I got my furry eyebrows from my mother.

But it can also mean someone who’s artful and wily – the Treccani dictionary says the word defines someone who has their own interests at heart and lacks moral scruples.

Non fidatevi di Claudio, è la persona più pelosa e insincera che abbia mai conosciuto.
Don’t trust Claudio, he’s the most self-interested and insincere person I’ve ever met.

Where did the idea of a sly, self-serving person being ‘hairy’ come from?

A video explainer on the Repubblica news site offers some clues: it discusses the origins of the phrase carità pelosa, meaning a type of charity or help offered by a donor whose underlying motives are selfish.

According to presenter Stefano Massini, the expression refers all the way back to the 11th century, when William the Conqueror (often referred to as Giuliano/Gugliemo il Bastardo, ‘William the Bastard’, in Italian) sought the blessing of Pope Alexander II for his 1066 invasion of England.

Alexander agreed to support William’s military campaign, and was said to have sent the warrior a gold ring along with a few hairs from the beard of St.

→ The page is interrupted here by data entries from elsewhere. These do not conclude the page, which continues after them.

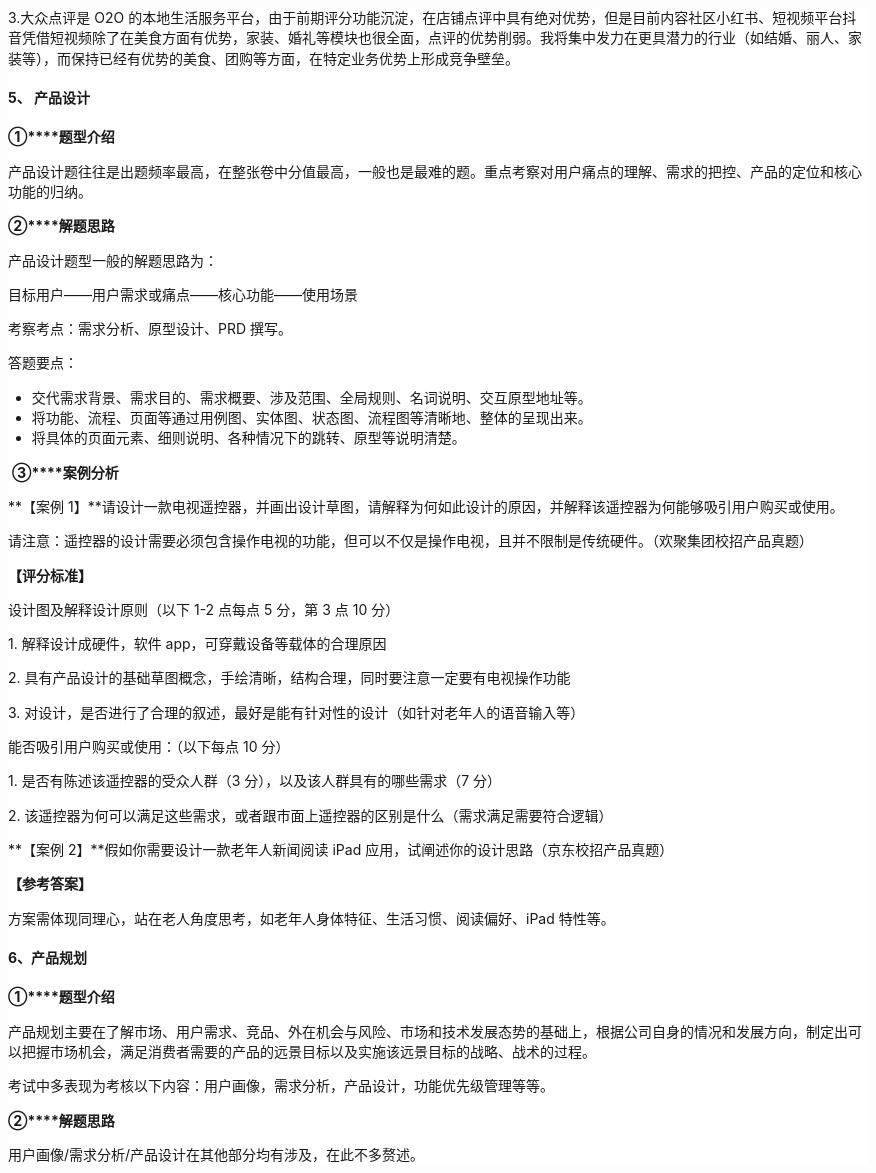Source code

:3.大众点评是 O2O 的本地生活服务平台，由于前期评分功能沉淀，在店铺点评中具有绝对优势，但是目前内容社区小红书、短视频平台抖音凭借短视频除了在美食方面有优势，家装、婚礼等模块也很全面，点评的优势削弱。我将集中发力在更具潜力的行业（如结婚、丽人、家装等），而保持已经有优势的美食、团购等方面，在特定业务优势上形成竞争壁垒。

#### 5、 产品设计

**①****题型介绍**

产品设计题往往是出题频率最高，在整张卷中分值最高，一般也是最难的题。重点考察对用户痛点的理解、需求的把控、产品的定位和核心功能的归纳。

**②****解题思路**

产品设计题型一般的解题思路为：

目标用户——用户需求或痛点——核心功能——使用场景

考察考点：需求分析、原型设计、PRD 撰写。

答题要点：

*   交代需求背景、需求目的、需求概要、涉及范围、全局规则、名词说明、交互原型地址等。
*   将功能、流程、页面等通过用例图、实体图、状态图、流程图等清晰地、整体的呈现出来。
*   将具体的页面元素、细则说明、各种情况下的跳转、原型等说明清楚。

 **③****案例分析**

**【案例 1】**请设计一款电视遥控器，并画出设计草图，请解释为何如此设计的原因，并解释该遥控器为何能够吸引用户购买或使用。

请注意：遥控器的设计需要必须包含操作电视的功能，但可以不仅是操作电视，且并不限制是传统硬件。（欢聚集团校招产品真题）

**【评分标准】**

设计图及解释设计原则（以下 1-2 点每点 5 分，第 3 点 10 分）

1\. 解释设计成硬件，软件 app，可穿戴设备等载体的合理原因

2\. 具有产品设计的基础草图概念，手绘清晰，结构合理，同时要注意一定要有电视操作功能

3\. 对设计，是否进行了合理的叙述，最好是能有针对性的设计（如针对老年人的语音输入等）

能否吸引用户购买或使用：（以下每点 10 分）

1\. 是否有陈述该遥控器的受众人群（3 分），以及该人群具有的哪些需求（7 分）

2. 该遥控器为何可以满足这些需求，或者跟市面上遥控器的区别是什么（需求满足需要符合逻辑）

**【案例 2】**假如你需要设计一款老年人新闻阅读 iPad 应用，试阐述你的设计思路（京东校招产品真题）

**【参考答案】**

方案需体现同理心，站在老人角度思考，如老年人身体特征、生活习惯、阅读偏好、iPad 特性等。

#### 6、产品规划

**①****题型介绍**

产品规划主要在了解市场、用户需求、竞品、外在机会与风险、市场和技术发展态势的基础上，根据公司自身的情况和发展方向，制定出可以把握市场机会，满足消费者需要的产品的远景目标以及实施该远景目标的战略、战术的过程。

考试中多表现为考核以下内容：用户画像，需求分析，产品设计，功能优先级管理等等。

**②****解题思路**

用户画像/需求分析/产品设计在其他部分均有涉及，在此不多赘述。
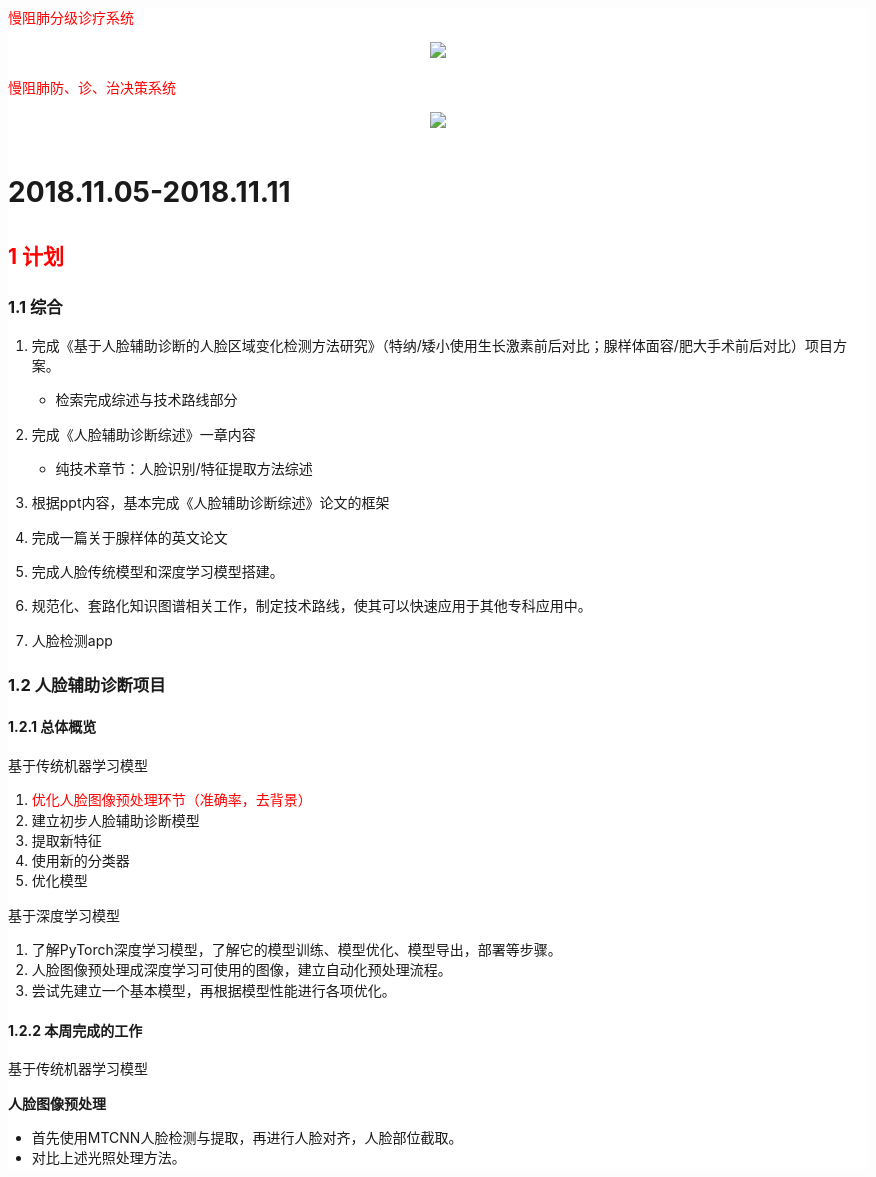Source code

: <font color='red'>慢阻肺分级诊疗系统</font>

<div align="center">
    <img src = "https://note.youdao.com/yws/api/personal/file/10C2DC12F711498ABC52A58C02DEF261?method=download&shareKey=71cbe034cae2b331db0dc9f7e7cc1eb5">
</div>

<font color='red'>慢阻肺防、诊、治决策系统</font>

<div align="center">
    <img src = "https://note.youdao.com/yws/api/personal/file/1AF285755278455C945972D9968A86F9?method=download&shareKey=71cbe034cae2b331db0dc9f7e7cc1eb5">
</div>


# <span id="13">2018.11.05-2018.11.11</span>
## <font color = "red">1 计划</font>
### 1.1 综合

1. 完成《基于人脸辅助诊断的人脸区域变化检测方法研究》（特纳/矮小使用生长激素前后对比；腺样体面容/肥大手术前后对比）项目方案。
    - 检索完成综述与技术路线部分

2. 完成《人脸辅助诊断综述》一章内容
    - 纯技术章节：人脸识别/特征提取方法综述

3. 根据ppt内容，基本完成《人脸辅助诊断综述》论文的框架

4. 完成一篇关于腺样体的英文论文

5. 完成人脸传统模型和深度学习模型搭建。

6. 规范化、套路化知识图谱相关工作，制定技术路线，使其可以快速应用于其他专科应用中。

7. 人脸检测app

### 1.2 人脸辅助诊断项目

#### 1.2.1 总体概览
基于传统机器学习模型  
1. <font color='red'>优化人脸图像预处理环节（准确率，去背景）</font>
2. 建立初步人脸辅助诊断模型
3. 提取新特征
4. 使用新的分类器
5. 优化模型

基于深度学习模型
1. 了解PyTorch深度学习模型，了解它的模型训练、模型优化、模型导出，部署等步骤。
2. 人脸图像预处理成深度学习可使用的图像，建立自动化预处理流程。
3. 尝试先建立一个基本模型，再根据模型性能进行各项优化。

#### 1.2.2 本周完成的工作
基于传统机器学习模型  

**人脸图像预处理**  
- 首先使用MTCNN人脸检测与提取，再进行人脸对齐，人脸部位截取。
- 对比上述光照处理方法。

Peter as a token of his approval.

The invasion was – famously – successful, and to thank to the pope, William sent him a vast array of riches plundered from his new kingdom, worth far more than Alexander’s initial gift of a piece of jewellery and a few hairs.

While we can’t know that Alexander II expected such a high return on investment, these days any charitable donor hoping for similar repayment – or just any giver whose motives are unclear – is said to be offering carità pelosa.

Meanwhile, avere il pelo sullo stomaco – literally, ‘to have hair on your stomach/heart’ means to be completely lacking in scruples and conscience, while avere il pelo/i peli sul cuore – ‘to have hairs on your heart’ means to be cold and insensitive.

One obvious interpretation is that having a body part insulated by hair makes it unfeeling and impervious to any criticism or insults.

Another is that various ancient Greek figures, including Aristomenes of Messene – who fought the Spartans – and the Greek rhetorician Hermogenes of Tarsus, were reputed to have been found with large and hairy hearts in their bodies when they died.

The theory is that at the time this was considered a sign of courage and admirable toughness, but over the course of centuries it came to stand for insensitivity and meanness.